_Available data_:

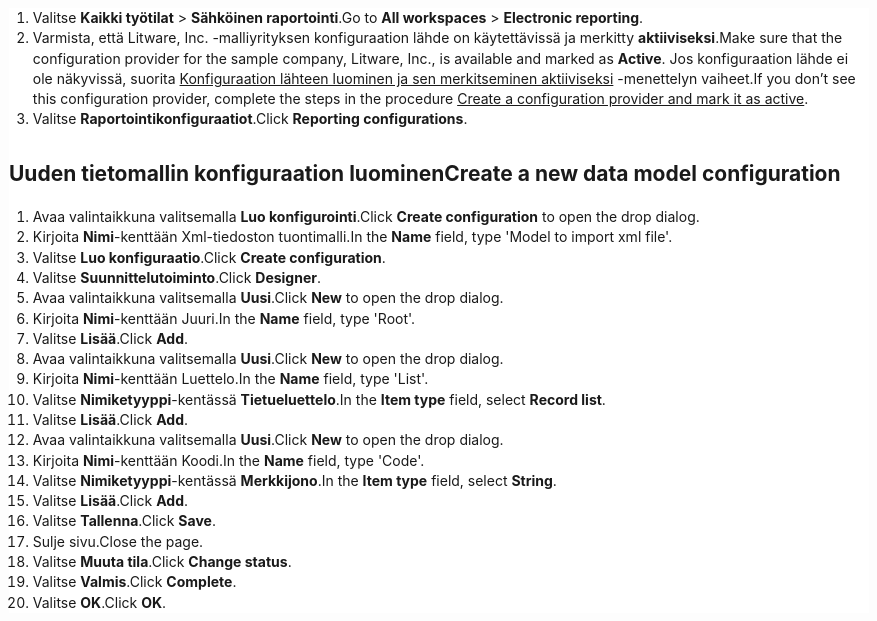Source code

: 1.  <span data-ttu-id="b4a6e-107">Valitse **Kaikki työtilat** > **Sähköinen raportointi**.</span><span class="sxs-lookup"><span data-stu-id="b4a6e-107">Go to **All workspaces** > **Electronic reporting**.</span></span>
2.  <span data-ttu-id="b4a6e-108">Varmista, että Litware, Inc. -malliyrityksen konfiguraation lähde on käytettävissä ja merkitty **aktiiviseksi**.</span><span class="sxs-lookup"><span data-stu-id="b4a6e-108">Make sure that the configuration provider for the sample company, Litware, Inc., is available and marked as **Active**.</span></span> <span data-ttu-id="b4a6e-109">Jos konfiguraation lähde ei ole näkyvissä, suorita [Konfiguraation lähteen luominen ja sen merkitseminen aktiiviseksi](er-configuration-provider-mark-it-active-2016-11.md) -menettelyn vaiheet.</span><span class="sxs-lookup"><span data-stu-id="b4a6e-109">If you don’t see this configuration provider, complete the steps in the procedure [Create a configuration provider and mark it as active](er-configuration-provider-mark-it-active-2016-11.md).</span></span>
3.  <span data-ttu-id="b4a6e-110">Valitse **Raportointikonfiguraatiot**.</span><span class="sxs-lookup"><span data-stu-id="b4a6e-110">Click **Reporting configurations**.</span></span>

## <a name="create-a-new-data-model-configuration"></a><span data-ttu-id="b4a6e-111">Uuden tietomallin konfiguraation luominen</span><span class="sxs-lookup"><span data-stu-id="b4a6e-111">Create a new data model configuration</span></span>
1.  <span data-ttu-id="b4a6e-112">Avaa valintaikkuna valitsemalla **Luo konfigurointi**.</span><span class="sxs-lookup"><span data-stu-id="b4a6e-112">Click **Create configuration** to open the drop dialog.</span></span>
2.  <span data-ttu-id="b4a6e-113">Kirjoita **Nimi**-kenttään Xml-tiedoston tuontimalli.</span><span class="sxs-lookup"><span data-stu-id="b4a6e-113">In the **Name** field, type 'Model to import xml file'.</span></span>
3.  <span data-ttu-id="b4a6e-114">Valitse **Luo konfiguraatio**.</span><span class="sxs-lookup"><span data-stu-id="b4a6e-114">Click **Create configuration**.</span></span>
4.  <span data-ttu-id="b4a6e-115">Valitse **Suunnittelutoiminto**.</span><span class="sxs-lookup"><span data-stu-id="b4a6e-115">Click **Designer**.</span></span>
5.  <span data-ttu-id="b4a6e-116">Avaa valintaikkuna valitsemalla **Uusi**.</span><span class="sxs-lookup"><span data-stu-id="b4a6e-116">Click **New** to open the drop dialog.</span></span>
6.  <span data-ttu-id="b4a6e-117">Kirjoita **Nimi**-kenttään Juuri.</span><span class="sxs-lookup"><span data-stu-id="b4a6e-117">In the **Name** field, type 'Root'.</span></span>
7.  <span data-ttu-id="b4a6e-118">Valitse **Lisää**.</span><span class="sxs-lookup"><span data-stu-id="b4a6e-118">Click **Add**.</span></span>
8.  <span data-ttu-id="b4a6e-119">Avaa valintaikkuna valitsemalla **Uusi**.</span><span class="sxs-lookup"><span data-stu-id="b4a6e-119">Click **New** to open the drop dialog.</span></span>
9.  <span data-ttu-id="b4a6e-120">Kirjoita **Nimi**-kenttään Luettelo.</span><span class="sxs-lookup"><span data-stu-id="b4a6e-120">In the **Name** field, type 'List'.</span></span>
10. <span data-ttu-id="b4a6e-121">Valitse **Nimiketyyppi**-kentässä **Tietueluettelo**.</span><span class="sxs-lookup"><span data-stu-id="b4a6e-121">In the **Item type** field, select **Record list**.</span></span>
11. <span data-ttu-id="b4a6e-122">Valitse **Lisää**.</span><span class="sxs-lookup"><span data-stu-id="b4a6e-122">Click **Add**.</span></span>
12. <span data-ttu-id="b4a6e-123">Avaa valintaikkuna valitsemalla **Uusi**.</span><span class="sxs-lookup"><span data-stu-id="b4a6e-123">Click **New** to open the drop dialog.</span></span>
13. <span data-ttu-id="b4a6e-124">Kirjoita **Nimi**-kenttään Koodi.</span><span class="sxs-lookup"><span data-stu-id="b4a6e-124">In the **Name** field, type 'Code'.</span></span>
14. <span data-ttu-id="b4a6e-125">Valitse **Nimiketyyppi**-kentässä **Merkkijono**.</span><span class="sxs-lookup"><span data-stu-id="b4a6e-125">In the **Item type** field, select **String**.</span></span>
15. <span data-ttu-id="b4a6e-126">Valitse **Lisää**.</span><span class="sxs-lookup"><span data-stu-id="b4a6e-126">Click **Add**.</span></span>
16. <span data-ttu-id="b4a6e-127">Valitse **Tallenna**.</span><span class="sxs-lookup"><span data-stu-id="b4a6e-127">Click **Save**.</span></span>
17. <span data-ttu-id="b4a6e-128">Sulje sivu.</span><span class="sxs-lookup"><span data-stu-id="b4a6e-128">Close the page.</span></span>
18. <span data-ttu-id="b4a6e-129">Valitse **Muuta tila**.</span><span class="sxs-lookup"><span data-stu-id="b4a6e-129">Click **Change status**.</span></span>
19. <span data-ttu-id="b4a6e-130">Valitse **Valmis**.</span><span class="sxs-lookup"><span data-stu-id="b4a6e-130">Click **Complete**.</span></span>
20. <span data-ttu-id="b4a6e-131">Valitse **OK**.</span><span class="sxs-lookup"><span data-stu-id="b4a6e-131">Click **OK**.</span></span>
* * *
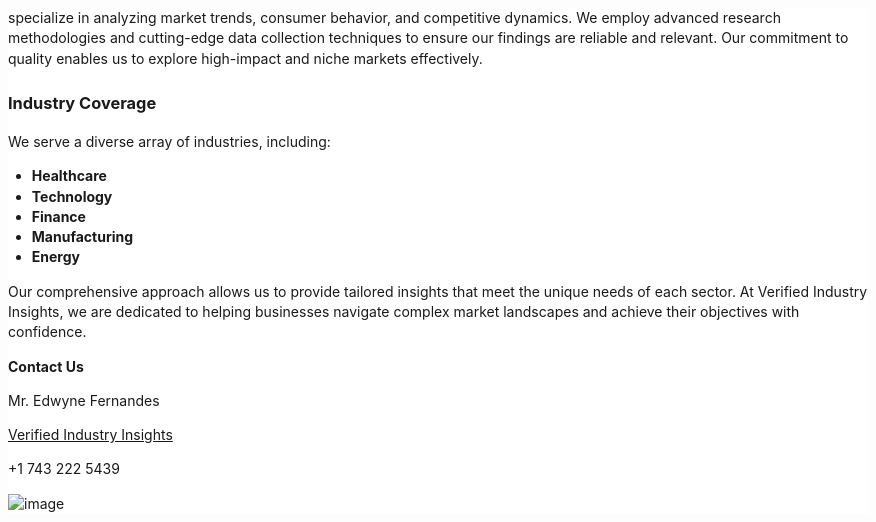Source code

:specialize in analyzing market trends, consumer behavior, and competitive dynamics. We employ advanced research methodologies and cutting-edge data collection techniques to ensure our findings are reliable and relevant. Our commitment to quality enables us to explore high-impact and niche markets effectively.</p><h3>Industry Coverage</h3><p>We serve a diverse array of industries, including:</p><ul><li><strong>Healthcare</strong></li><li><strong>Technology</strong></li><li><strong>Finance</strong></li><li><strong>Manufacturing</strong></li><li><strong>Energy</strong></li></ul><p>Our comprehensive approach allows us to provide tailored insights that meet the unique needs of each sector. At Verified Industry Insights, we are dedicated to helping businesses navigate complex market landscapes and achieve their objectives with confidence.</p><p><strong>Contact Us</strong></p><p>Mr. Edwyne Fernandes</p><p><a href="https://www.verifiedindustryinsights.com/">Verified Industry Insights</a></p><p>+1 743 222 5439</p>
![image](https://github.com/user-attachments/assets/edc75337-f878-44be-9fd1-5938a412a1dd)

_The task_:
Every line in the listing that holds the string "Item" should be copied out.

_Your solution_:
10. <span data-ttu-id="b4a6e-121">Valitse **Nimiketyyppi**-kentässä **Tietueluettelo**.</span><span class="sxs-lookup"><span data-stu-id="b4a6e-121">In the **Item type** field, select **Record list**.</span></span>
14. <span data-ttu-id="b4a6e-125">Valitse **Nimiketyyppi**-kentässä **Merkkijono**.</span><span class="sxs-lookup"><span data-stu-id="b4a6e-125">In the **Item type** field, select **String**.</span></span>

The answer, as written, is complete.